* BEGIN *

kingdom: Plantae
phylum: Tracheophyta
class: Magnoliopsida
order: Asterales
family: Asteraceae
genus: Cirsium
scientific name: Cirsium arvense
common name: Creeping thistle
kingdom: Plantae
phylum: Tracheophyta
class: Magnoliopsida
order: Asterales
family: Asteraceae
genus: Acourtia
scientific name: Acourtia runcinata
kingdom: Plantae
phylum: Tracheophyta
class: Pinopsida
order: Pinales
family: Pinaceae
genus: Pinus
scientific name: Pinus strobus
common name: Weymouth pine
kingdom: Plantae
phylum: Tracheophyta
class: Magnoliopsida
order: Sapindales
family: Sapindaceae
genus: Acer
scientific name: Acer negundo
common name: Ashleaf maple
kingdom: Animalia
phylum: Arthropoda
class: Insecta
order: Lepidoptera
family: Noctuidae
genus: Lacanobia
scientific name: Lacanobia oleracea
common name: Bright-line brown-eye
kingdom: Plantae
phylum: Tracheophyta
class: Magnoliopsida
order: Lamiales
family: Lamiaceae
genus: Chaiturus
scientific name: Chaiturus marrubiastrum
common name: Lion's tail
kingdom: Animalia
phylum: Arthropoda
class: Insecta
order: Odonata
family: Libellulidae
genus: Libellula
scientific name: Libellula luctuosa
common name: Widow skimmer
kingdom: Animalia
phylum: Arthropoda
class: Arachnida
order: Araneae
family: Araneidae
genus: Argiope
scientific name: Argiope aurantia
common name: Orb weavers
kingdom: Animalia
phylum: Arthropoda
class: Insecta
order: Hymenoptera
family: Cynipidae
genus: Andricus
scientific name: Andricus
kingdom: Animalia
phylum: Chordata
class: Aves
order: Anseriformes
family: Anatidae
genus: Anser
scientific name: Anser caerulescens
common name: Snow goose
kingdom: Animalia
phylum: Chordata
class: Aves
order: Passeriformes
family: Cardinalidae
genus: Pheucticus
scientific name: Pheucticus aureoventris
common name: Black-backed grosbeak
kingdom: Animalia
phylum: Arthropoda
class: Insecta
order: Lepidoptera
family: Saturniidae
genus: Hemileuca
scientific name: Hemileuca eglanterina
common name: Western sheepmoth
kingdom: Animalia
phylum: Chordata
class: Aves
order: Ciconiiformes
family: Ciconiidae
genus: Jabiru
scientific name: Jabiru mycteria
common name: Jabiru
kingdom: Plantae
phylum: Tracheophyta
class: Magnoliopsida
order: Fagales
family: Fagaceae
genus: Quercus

* END *

- [Problem details]: Go through all the data above and rename "scientific name" to "Latin name" wherever it appears, then give the lines again with nothing else changed.

- [Exercise answer]:
kingdom: Plantae
phylum: Tracheophyta
class: Magnoliopsida
order: Asterales
family: Asteraceae
genus: Cirsium
Latin name: Cirsium arvense
common name: Creeping thistle
kingdom: Plantae
phylum: Tracheophyta
class: Magnoliopsida
order: Asterales
family: Asteraceae
genus: Acourtia
Latin name: Acourtia runcinata
kingdom: Plantae
phylum: Tracheophyta
class: Pinopsida
order: Pinales
family: Pinaceae
genus: Pinus
Latin name: Pinus strobus
common name: Weymouth pine
kingdom: Plantae
phylum: Tracheophyta
class: Magnoliopsida
order: Sapindales
family: Sapindaceae
genus: Acer
Latin name: Acer negundo
common name: Ashleaf maple
kingdom: Animalia
phylum: Arthropoda
class: Insecta
order: Lepidoptera
family: Noctuidae
genus: Lacanobia
Latin name: Lacanobia oleracea
common name: Bright-line brown-eye
kingdom: Plantae
phylum: Tracheophyta
class: Magnoliopsida
order: Lamiales
family: Lamiaceae
genus: Chaiturus
Latin name: Chaiturus marrubiastrum
common name: Lion's tail
kingdom: Animalia
phylum: Arthropoda
class: Insecta
order: Odonata
family: Libellulidae
genus: Libellula
Latin name: Libellula luctuosa
common name: Widow skimmer
kingdom: Animalia
phylum: Arthropoda
class: Arachnida
order: Araneae
family: Araneidae
genus: Argiope
Latin name: Argiope aurantia
common name: Orb weavers
kingdom: Animalia
phylum: Arthropoda
class: Insecta
order: Hymenoptera
family: Cynipidae
genus: Andricus
Latin name: Andricus
kingdom: Animalia
phylum: Chordata
class: Aves
order: Anseriformes
family: Anatidae
genus: Anser
Latin name: Anser caerulescens
common name: Snow goose
kingdom: Animalia
phylum: Chordata
class: Aves
order: Passeriformes
family: Cardinalidae
genus: Pheucticus
Latin name: Pheucticus aureoventris
common name: Black-backed grosbeak
kingdom: Animalia
phylum: Arthropoda
class: Insecta
order: Lepidoptera
family: Saturniidae
genus: Hemileuca
Latin name: Hemileuca eglanterina
common name: Western sheepmoth
kingdom: Animalia
phylum: Chordata
class: Aves
order: Ciconiiformes
family: Ciconiidae
genus: Jabiru
Latin name: Jabiru mycteria
common name: Jabiru
kingdom: Plantae
phylum: Tracheophyta
class: Magnoliopsida
order: Fagales
family: Fagaceae
genus: Quercus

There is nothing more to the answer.